### What is being asked
When the string "lines" appears in a line of the records, show the whole line.
::::
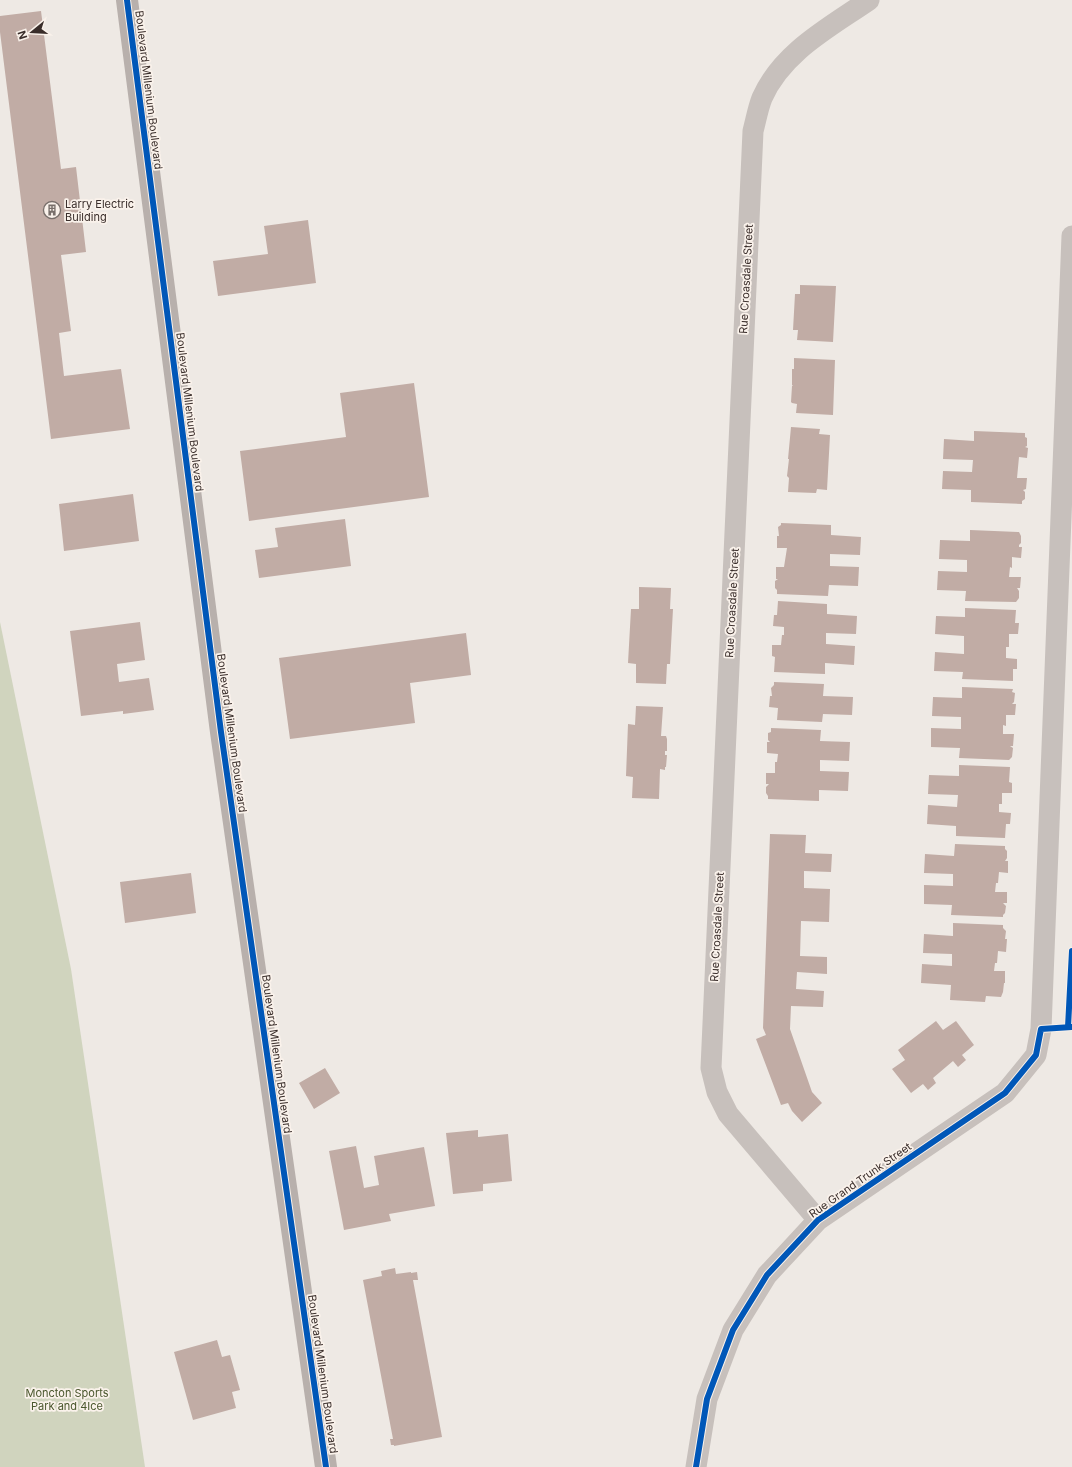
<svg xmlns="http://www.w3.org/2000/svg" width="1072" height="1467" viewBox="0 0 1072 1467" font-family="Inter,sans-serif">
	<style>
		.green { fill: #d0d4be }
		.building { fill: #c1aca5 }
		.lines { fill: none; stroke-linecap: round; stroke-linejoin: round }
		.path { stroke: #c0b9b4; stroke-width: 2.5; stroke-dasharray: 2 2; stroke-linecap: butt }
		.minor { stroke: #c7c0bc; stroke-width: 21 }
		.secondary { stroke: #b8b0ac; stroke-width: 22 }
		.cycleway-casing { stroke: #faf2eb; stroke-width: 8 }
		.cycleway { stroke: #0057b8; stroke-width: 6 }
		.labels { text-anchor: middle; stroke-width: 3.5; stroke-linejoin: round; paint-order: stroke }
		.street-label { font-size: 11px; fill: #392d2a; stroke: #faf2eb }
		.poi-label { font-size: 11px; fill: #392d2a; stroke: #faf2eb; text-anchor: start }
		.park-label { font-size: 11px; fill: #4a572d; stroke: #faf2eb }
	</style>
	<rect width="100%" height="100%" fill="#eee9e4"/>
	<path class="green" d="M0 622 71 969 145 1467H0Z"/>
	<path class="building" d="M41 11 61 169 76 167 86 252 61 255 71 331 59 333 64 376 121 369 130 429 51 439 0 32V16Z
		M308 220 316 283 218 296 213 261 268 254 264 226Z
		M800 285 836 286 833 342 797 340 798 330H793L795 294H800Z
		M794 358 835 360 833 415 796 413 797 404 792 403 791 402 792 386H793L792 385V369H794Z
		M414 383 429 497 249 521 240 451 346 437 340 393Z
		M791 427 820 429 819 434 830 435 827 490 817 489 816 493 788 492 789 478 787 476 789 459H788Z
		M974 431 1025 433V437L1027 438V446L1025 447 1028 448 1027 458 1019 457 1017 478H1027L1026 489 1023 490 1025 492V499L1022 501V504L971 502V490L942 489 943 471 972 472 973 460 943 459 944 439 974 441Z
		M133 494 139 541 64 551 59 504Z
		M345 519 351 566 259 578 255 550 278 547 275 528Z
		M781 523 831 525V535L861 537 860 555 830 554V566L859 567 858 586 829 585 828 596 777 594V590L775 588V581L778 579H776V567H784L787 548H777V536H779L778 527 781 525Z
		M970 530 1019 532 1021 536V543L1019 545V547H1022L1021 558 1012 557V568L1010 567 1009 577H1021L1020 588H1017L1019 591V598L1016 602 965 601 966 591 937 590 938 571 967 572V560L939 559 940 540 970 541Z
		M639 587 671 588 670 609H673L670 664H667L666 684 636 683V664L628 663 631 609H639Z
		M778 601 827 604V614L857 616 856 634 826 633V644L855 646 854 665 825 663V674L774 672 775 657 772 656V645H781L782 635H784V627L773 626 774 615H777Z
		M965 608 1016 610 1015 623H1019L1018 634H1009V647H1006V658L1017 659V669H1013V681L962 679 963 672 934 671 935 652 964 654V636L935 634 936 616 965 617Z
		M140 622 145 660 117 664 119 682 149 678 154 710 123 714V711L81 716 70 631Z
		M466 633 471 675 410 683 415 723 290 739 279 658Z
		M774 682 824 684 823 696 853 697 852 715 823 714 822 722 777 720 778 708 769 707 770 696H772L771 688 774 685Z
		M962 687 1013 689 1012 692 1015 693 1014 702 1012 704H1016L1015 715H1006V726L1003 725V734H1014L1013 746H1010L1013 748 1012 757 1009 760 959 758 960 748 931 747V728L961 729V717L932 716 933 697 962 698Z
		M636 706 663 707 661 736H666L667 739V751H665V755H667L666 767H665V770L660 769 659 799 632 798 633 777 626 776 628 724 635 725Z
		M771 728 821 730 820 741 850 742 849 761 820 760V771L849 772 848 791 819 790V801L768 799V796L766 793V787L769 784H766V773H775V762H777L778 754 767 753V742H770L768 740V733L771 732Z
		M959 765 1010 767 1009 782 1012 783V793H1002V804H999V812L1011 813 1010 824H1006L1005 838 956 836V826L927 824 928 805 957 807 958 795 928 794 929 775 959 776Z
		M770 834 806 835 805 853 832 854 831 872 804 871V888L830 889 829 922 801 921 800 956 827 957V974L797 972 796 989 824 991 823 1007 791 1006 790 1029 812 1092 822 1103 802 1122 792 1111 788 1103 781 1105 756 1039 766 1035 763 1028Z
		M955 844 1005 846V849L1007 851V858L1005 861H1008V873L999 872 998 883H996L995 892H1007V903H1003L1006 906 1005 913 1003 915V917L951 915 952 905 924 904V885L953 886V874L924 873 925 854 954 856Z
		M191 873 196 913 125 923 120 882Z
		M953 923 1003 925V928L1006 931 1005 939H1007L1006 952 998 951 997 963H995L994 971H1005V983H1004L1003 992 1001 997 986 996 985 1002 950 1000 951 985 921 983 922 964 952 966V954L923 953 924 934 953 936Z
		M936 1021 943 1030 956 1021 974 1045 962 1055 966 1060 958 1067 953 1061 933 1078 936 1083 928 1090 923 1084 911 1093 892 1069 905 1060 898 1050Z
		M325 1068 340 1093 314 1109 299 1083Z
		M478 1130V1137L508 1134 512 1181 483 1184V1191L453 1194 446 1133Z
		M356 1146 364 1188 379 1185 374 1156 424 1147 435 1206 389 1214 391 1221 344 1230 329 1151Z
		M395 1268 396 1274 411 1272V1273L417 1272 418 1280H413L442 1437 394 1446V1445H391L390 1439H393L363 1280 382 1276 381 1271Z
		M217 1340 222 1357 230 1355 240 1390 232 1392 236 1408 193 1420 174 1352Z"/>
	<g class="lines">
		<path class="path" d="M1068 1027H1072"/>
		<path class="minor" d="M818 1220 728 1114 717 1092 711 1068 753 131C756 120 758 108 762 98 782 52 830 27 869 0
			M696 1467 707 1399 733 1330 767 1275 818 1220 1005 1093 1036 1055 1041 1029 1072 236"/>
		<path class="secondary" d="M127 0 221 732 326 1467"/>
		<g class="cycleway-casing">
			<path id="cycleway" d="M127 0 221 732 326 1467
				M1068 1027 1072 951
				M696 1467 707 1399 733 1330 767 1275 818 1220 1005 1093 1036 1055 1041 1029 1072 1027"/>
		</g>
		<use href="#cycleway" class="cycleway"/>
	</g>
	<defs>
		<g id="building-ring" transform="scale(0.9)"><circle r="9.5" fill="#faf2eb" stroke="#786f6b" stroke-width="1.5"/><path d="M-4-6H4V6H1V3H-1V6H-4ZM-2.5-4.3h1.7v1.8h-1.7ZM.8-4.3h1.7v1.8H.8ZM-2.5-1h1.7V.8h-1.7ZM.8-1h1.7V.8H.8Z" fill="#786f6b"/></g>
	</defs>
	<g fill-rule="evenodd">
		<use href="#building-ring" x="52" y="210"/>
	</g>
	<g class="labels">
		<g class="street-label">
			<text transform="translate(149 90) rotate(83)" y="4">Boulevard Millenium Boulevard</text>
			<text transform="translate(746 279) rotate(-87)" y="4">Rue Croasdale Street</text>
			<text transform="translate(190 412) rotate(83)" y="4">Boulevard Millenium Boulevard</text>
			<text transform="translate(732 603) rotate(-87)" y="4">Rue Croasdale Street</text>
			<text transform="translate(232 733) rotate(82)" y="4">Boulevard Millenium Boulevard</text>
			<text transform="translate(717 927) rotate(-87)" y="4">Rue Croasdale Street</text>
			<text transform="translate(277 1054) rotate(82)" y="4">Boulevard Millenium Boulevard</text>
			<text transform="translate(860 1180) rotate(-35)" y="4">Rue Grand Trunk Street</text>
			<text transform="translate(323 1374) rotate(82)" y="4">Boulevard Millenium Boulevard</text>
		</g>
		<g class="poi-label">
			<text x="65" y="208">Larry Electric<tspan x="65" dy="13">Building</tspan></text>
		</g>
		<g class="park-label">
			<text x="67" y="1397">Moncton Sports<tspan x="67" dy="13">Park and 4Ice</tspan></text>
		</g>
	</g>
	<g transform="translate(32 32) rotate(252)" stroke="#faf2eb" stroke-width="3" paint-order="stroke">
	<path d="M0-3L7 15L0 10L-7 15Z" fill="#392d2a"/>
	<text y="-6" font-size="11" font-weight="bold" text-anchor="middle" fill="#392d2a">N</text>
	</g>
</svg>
::::
### Result of this exercise
		.lines { fill: none; stroke-linecap: round; stroke-linejoin: round }
	<g class="lines">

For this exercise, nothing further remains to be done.